Network split between app and dispatch. The driver shows online for the duration of the TTL, then disappears. Dispatch sees a smaller pool and offers fewer matches, which is the right failure mode.
Stream processor crash. Flink resumes from checkpoint. State is reconstructed. The store may briefly hold stale records, but the TTL bounds it.
Why not just query the warehouse?
- Latency. Warehouse queries are seconds.
- Cost. Per-query cost adds up at thousands of dispatches per second.
- Concurrency. Warehouses are not built for the read pattern.
The warehouse is still in the picture for analytics (“how many idle drivers did we have at 6 PM yesterday?”), fed from the same Kafka topics.
Capacity estimate
30,000 drivers × 1 ping/5 sec = 6,000 writes/sec. Read side: dispatch queries during peak meals, maybe 200 orders/sec, each doing a small read. Trivial. Store size: 30,000 entries × ~150 bytes = ~5 MB. Plus a hex index over maybe 5,000 hexes. Tiny.
All this fits on a single Redis cluster easily. For a 100x larger company, the same shape holds, you just shard by city or driver_id.
What about long-running idle drivers parking somewhere?
Some drivers park and wait. They keep sending pings but never move. The system correctly counts them as idle. The dispatch service may want to prefer drivers who have been idle longer (fairness) or shorter (faster pickup). Either is a small change in the query: include last_ping and idle_since in the response, let dispatch’s algorithm pick.
Common mistakes interviewers want you to name
- Storing driver state in the OLTP database. Hot row contention, slow reads.
- No TTL. A crashed app means the driver is “online forever” in the store.

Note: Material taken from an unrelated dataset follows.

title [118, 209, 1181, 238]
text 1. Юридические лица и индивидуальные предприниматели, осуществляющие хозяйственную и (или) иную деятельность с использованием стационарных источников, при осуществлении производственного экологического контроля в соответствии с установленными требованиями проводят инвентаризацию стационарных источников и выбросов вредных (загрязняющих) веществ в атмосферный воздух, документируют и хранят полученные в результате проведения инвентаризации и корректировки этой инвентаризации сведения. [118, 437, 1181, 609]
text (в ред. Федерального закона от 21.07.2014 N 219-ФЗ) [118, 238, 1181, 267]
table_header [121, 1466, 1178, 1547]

- Reading from the warehouse. Latency and cost both blow up.
- Trusting the app’s state claim. Trip events must override.
- Spatial query that scans all drivers. Cell-based index is essential.
Bonus follow-up the interviewer might throw
“How would you change this if you wanted to predict idle drivers, not just track them?”
Same data flows, plus the warehouse historical view. A model can learn that drivers in hex X tend to be idle at 2 PM on weekdays. Dispatch can pre-warm offers there. The live system stays the same; the prediction is just an extra hint, never the source of truth.